UVAS: 50% Caballo Loco No8 + 50% Cabernet Sauvignon, Malbec, Cabernet Franc, Merlot e Carmenère (safra de 2004). Cor | Apresenta-se com cor púrpura, compacto e impenetrável à luz.
Aroma | Exibe aromas de frutas em compota (framboesas e cerejas negras), com notas de violeta e chocolate, bem mescladas a carvalho finamente tostado. Além de especiarias, um toque de alcaçuz, tabaco e cacau.
Paladar| Fogoso, atacando desde o início e enfrentando o percurso com rara classe. Forte estrutura, raçudo, com uma explosão marcada pelo chocolate frutas negras e torrados.
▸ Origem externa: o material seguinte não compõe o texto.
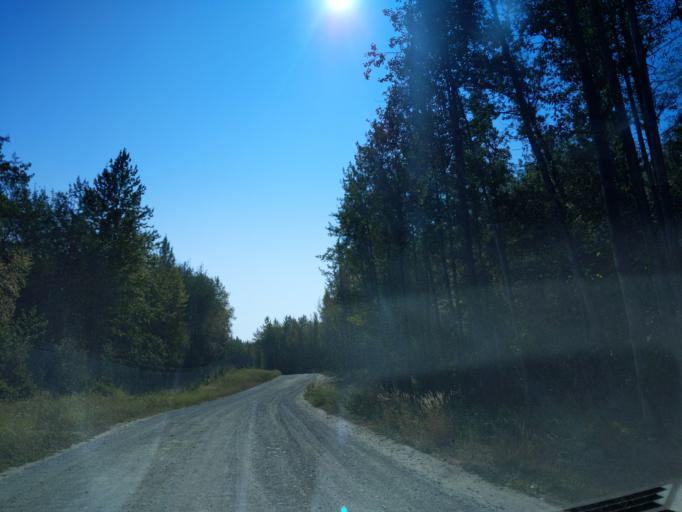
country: US
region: Alaska
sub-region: Anchorage Municipality
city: Anchorage
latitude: 61.1623
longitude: -150.0143
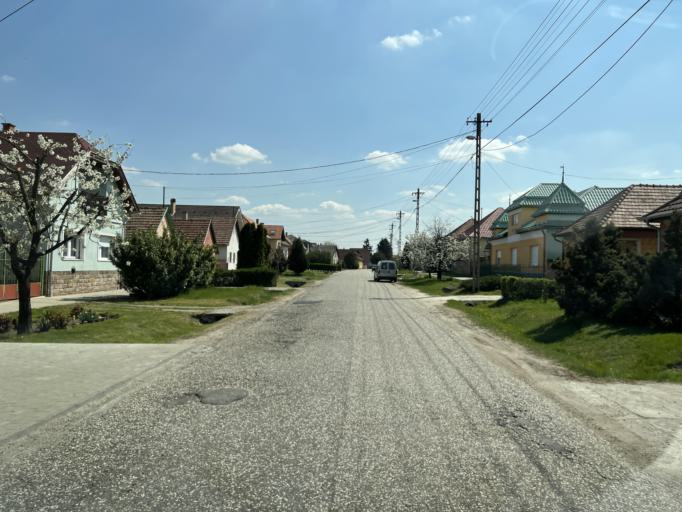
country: HU
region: Pest
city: Orbottyan
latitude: 47.6595
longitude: 19.2328
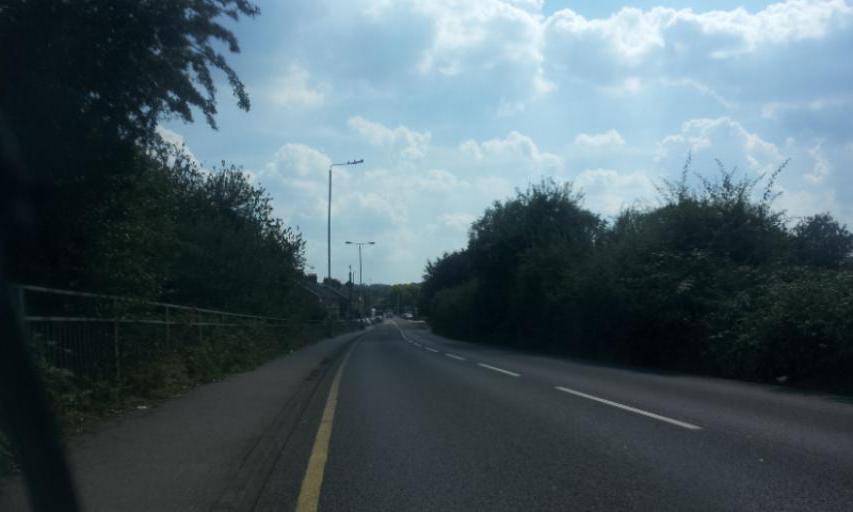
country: GB
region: England
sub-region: Kent
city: Paddock Wood
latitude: 51.1818
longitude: 0.3867
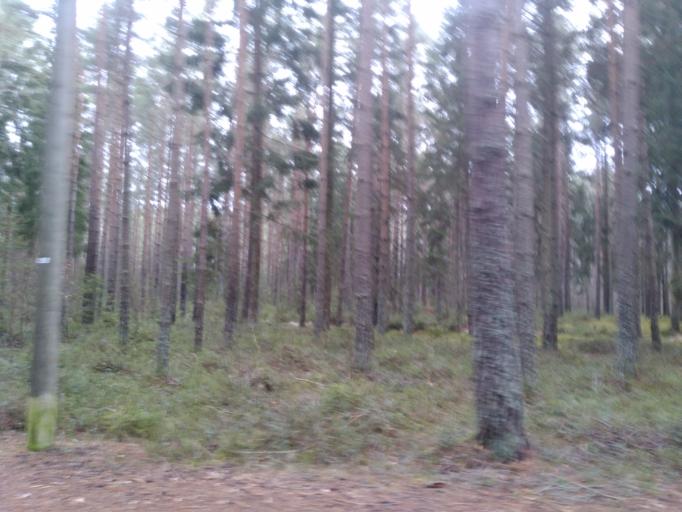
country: SE
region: Vaestra Goetaland
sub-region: Lidkopings Kommun
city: Lidkoping
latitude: 58.4859
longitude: 13.1620
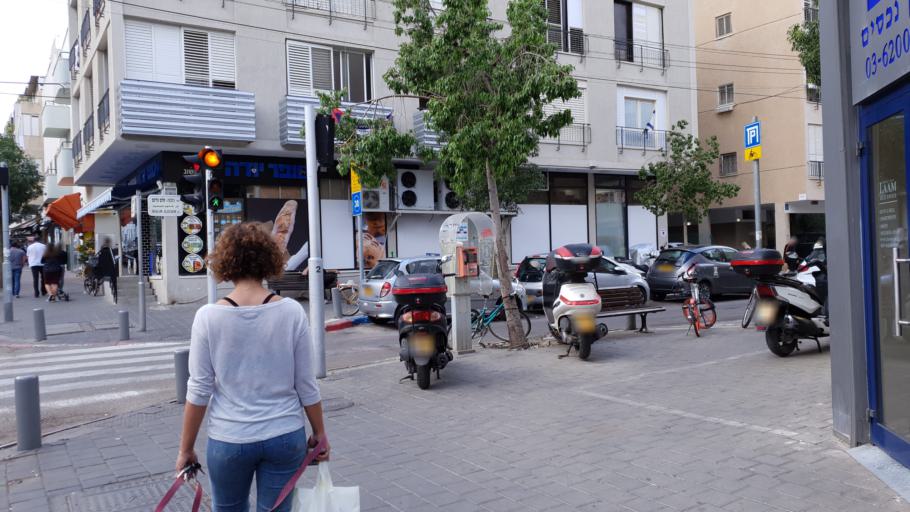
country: IL
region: Tel Aviv
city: Tel Aviv
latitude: 32.0770
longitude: 34.7697
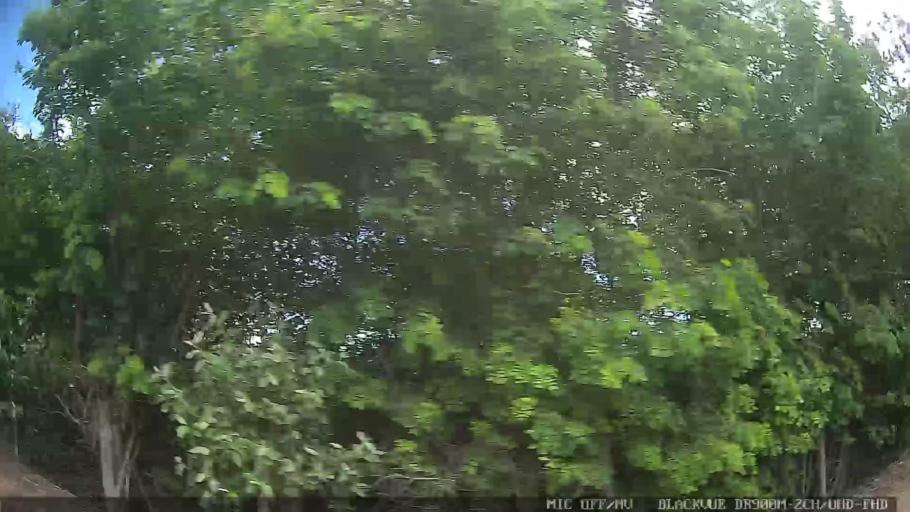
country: BR
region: Sao Paulo
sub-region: Conchas
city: Conchas
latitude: -22.9868
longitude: -47.9923
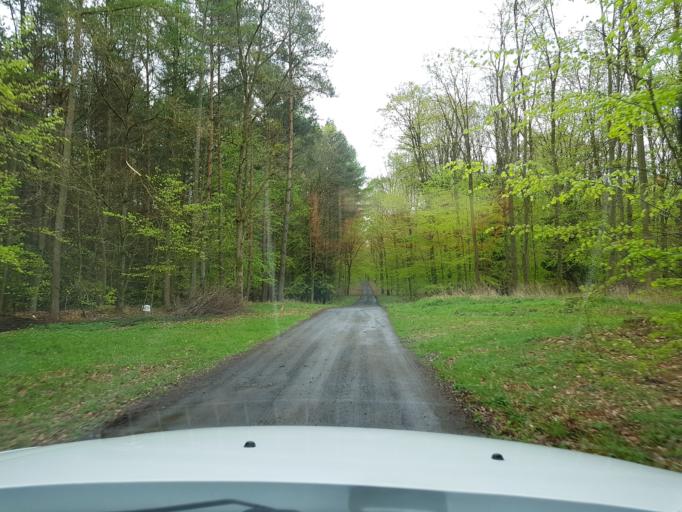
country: PL
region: West Pomeranian Voivodeship
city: Trzcinsko Zdroj
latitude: 52.9939
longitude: 14.6601
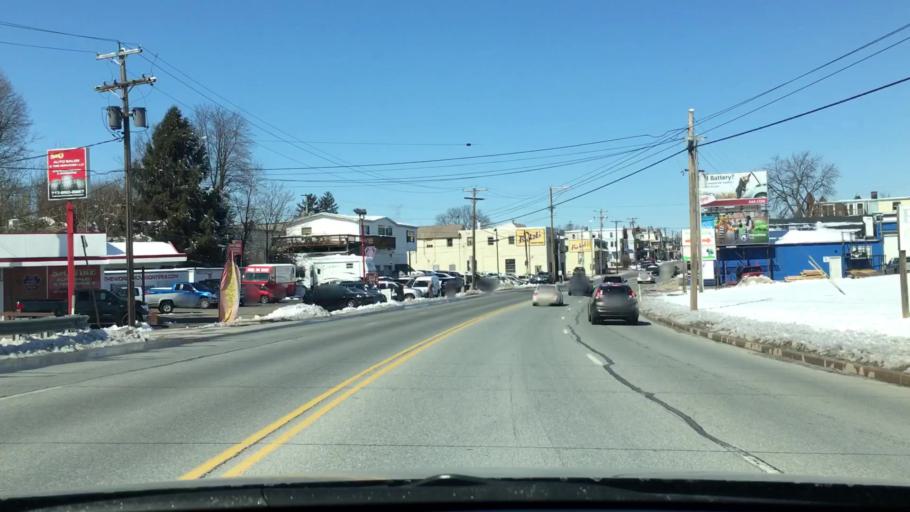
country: US
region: Pennsylvania
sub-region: York County
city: West York
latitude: 39.9502
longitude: -76.7468
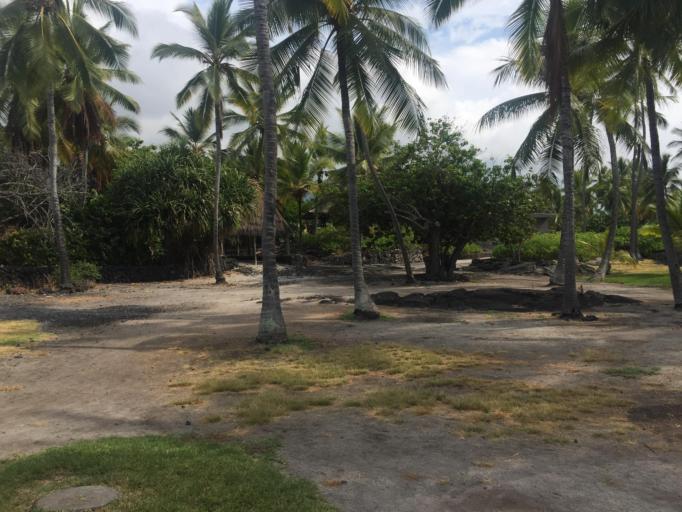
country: US
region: Hawaii
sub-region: Hawaii County
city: Honaunau-Napoopoo
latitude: 19.4222
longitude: -155.9111
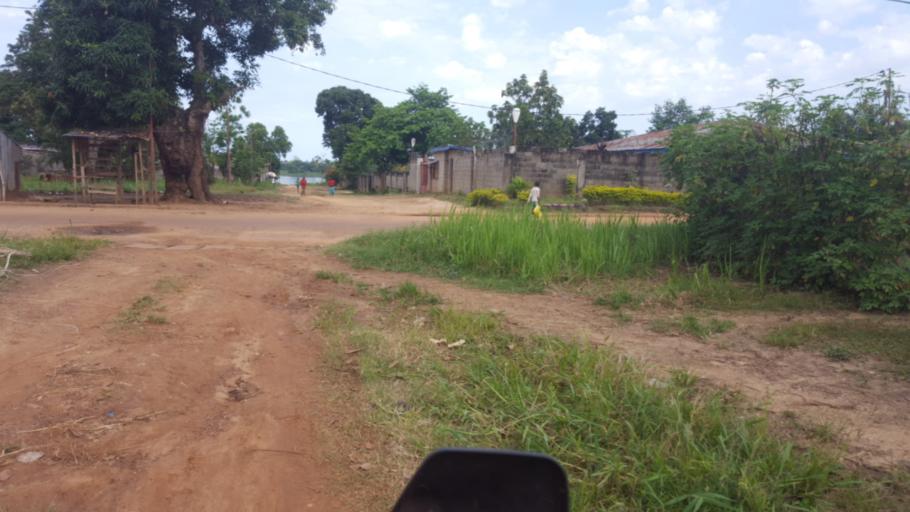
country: CD
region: Bandundu
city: Bandundu
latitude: -3.3022
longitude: 17.3716
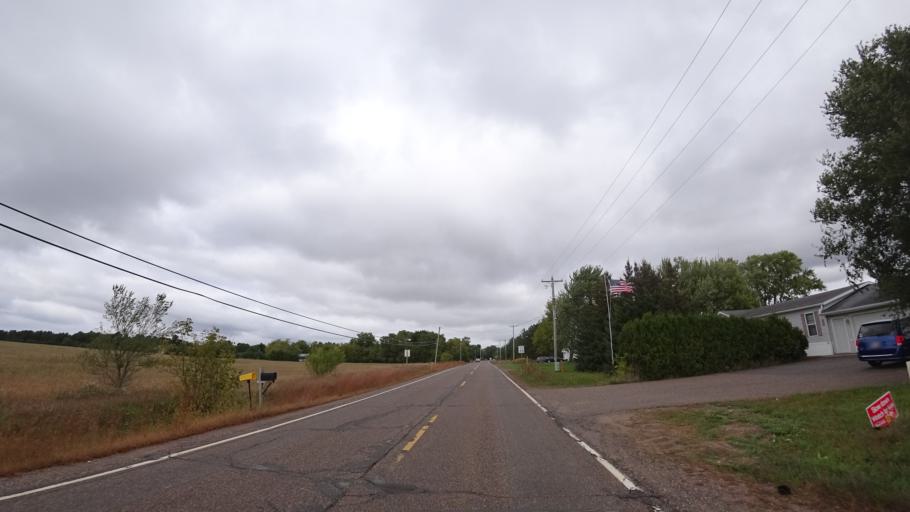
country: US
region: Wisconsin
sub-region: Chippewa County
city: Lake Wissota
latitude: 44.9415
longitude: -91.2679
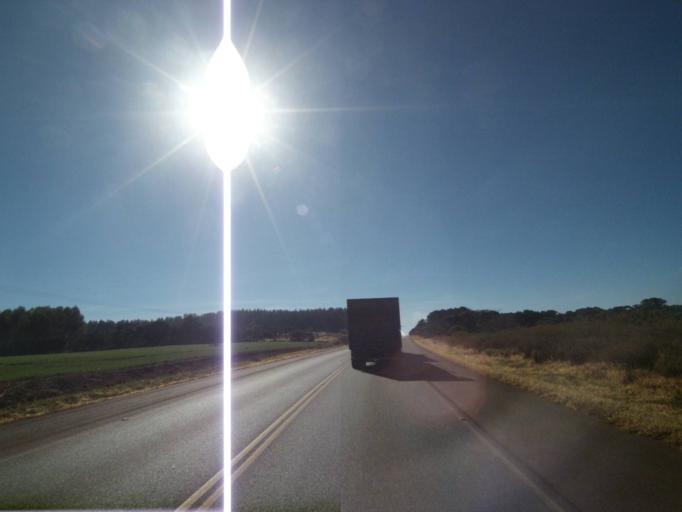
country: BR
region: Parana
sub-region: Tibagi
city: Tibagi
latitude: -24.4368
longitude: -50.4207
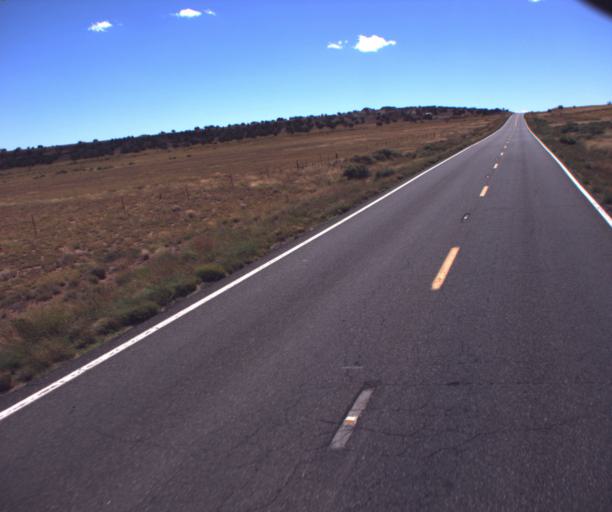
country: US
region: Arizona
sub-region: Apache County
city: Saint Johns
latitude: 34.7617
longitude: -109.2423
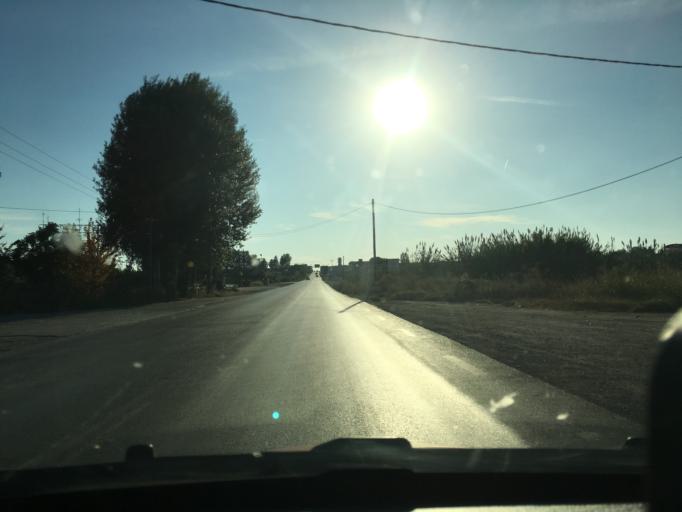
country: GR
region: Central Macedonia
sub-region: Nomos Chalkidikis
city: Nea Moudhania
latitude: 40.2506
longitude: 23.3142
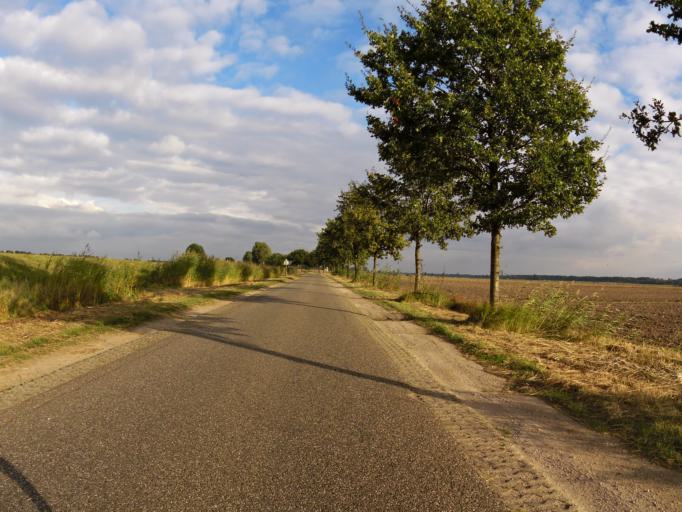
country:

Muito persistente, uma síntese para lembrar toda a experiência do belo plantel (no 1 ao no 8).
Chateau Pape-CLÉMENT
Fundador em Bordeaux de um vinhedo que leva seu nome, o Château Pape Clement, o sumo pontífice faleceu em 1314 por ingerir esmeraldas em pó, seguindo prescrições médicas. Seu sucessor, Jacques Duèse, assumiu o trono de São Pedro com o nome de João XXII e foi o líder da igreja de 1316 a 1334. Apesar de Clemente V ter ordenado a plantação de parreirais, é João XXII, um apaixonado por vinhos, quem detém o crédito do desenvolvimento dos vinhedos e de ter construído o lendário castelo, hoje a ruína mais famosa da região. O nome típico e as lendas em torno desse vinho, que sempre exerceram grande apelo junto ao público, voltaram à baila há poucos anos, quando o Châteauneuf-du-Pape 1999 do produtor Guigal, um dos nomes importantes da região, ganhou o prêmio de Vinho do Ano de 2002, da renomada revista americana Wine Spectator.
Esse tinto é o mais nobre produzido pelo castelo, que é, por sua vez, o mais velho grand cru de Bordeaux. As primeiras vinhas foram plantadas no século 13 por Bertrand de Goth, eleito o papa Clément V em 1305, a inspiração para o nome do chateau.
Um vinho tinto 70% de uvas Merlot e 30% de uvas Cabernet Sauvignon, que estagiou de 18 a 24 meses em barricas de carvalho,denominado um cru classé,conforme a classificação de 1959 da AOC Pessac-Léognan.